Supplied records:

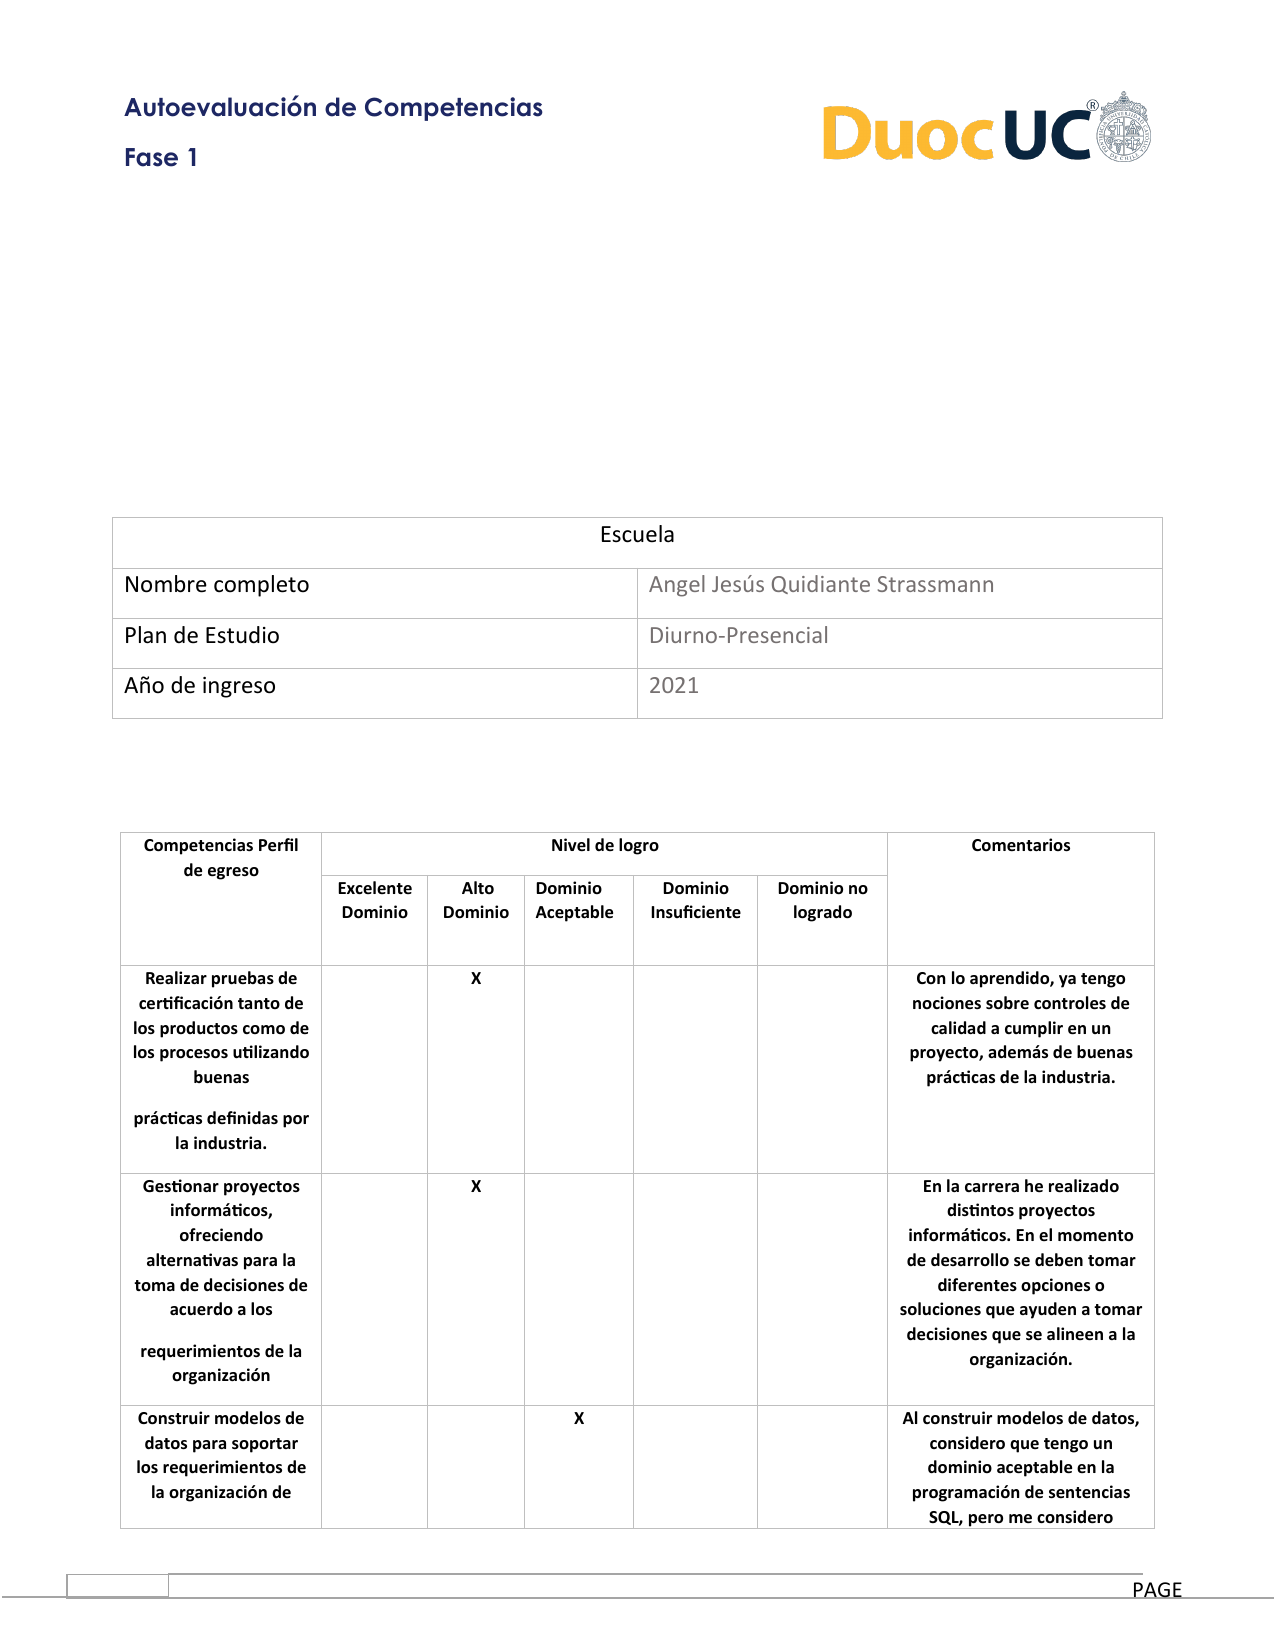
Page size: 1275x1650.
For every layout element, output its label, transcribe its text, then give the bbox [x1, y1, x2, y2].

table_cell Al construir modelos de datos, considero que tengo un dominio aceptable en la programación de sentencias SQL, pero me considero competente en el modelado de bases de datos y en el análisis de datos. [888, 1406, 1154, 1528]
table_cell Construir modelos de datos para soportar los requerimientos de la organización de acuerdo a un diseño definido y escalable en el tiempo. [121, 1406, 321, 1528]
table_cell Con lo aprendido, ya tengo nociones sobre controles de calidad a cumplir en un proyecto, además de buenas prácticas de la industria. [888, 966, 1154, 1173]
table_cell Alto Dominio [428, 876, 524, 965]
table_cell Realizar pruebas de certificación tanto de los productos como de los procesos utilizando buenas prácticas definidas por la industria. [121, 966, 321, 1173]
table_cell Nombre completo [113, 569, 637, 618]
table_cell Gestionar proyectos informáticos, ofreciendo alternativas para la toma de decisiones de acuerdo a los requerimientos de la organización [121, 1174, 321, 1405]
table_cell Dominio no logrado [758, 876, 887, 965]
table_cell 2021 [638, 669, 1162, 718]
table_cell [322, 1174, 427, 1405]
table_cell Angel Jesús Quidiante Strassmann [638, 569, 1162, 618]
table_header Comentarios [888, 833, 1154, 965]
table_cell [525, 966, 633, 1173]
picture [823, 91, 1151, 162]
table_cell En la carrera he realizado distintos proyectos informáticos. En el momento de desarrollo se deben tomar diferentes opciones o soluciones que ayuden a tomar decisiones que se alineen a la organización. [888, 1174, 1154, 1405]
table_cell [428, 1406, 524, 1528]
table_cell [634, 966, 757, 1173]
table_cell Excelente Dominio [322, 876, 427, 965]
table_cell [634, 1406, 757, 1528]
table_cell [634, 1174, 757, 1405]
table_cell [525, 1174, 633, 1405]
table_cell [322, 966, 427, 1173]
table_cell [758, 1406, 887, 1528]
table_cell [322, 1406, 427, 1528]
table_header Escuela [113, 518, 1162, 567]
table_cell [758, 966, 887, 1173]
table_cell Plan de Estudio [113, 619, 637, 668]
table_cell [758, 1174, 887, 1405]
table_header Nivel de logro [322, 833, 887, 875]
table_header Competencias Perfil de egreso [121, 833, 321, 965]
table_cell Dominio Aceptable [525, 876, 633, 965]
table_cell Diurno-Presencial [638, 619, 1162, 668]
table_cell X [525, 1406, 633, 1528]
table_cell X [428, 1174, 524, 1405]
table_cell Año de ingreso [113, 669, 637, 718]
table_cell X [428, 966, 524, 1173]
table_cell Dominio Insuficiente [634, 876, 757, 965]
--
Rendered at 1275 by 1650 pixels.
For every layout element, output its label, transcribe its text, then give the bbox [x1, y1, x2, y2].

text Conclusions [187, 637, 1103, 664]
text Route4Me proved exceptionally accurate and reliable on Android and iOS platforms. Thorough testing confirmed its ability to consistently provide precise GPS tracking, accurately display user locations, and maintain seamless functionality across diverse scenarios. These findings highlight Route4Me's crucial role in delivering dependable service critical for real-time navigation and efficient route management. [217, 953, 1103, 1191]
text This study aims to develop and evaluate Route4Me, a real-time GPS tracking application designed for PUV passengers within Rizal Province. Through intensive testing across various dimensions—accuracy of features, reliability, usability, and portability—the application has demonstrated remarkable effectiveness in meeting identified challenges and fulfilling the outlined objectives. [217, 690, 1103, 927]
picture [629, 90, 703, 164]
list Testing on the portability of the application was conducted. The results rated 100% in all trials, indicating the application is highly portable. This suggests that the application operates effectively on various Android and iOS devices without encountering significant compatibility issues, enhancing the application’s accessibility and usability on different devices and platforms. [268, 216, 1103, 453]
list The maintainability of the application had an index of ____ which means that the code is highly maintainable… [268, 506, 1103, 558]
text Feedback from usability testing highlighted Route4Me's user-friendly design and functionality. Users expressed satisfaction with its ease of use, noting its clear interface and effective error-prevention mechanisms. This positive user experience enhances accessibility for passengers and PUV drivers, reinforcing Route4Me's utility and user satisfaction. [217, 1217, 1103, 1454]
--
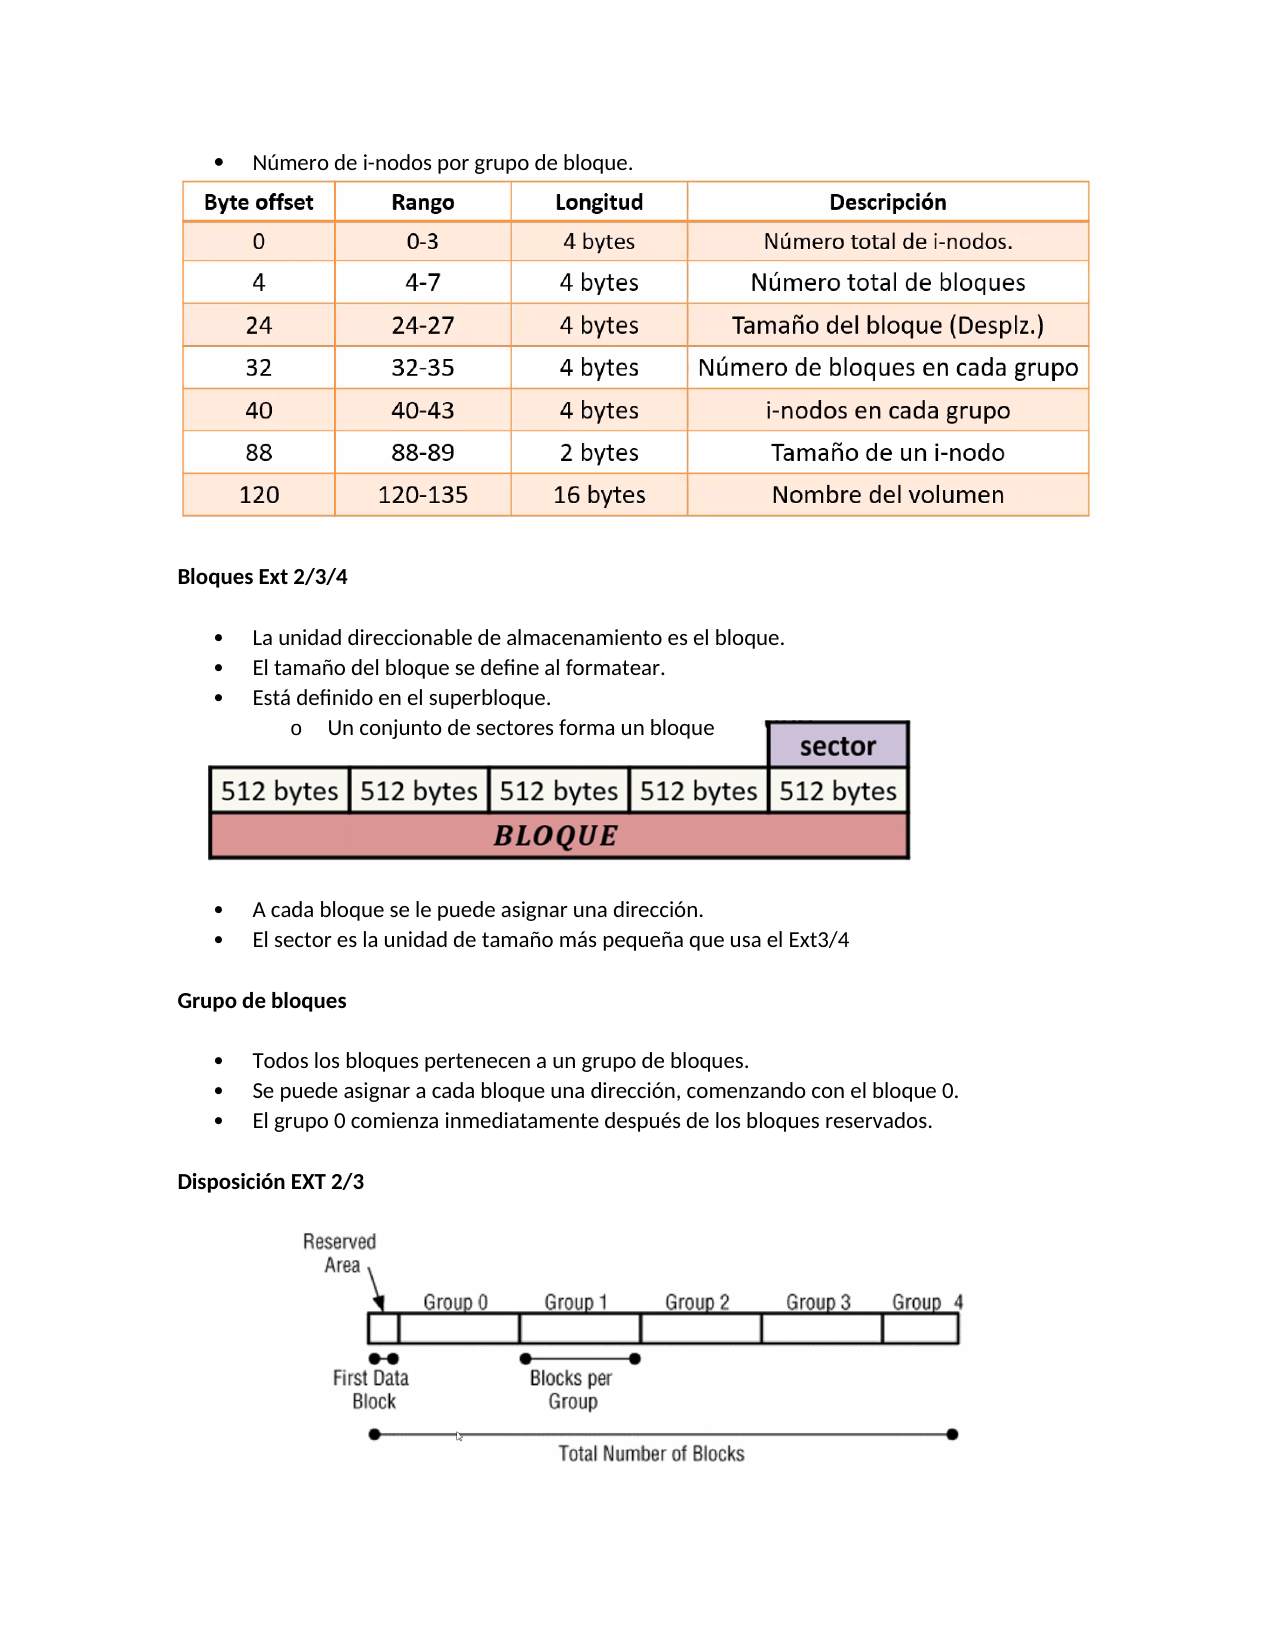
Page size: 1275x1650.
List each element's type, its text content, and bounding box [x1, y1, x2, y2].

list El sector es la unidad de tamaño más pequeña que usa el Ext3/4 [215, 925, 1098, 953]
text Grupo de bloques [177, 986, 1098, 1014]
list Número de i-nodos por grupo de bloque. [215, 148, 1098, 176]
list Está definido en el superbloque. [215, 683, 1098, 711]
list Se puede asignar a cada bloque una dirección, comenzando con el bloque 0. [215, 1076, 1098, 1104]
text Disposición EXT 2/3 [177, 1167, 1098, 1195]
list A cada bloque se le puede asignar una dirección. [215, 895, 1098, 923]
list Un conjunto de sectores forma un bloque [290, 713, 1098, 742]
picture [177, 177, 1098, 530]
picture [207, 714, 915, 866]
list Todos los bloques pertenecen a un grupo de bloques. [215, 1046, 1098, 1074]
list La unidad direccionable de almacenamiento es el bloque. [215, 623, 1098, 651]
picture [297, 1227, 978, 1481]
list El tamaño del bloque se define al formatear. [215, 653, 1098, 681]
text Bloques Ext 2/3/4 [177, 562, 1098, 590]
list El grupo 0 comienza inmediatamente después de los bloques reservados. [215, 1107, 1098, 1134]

The problem: Examine the listing line by line and give the number of lines where "buenas" occurs, with nothing added.

Output of the exercise: 2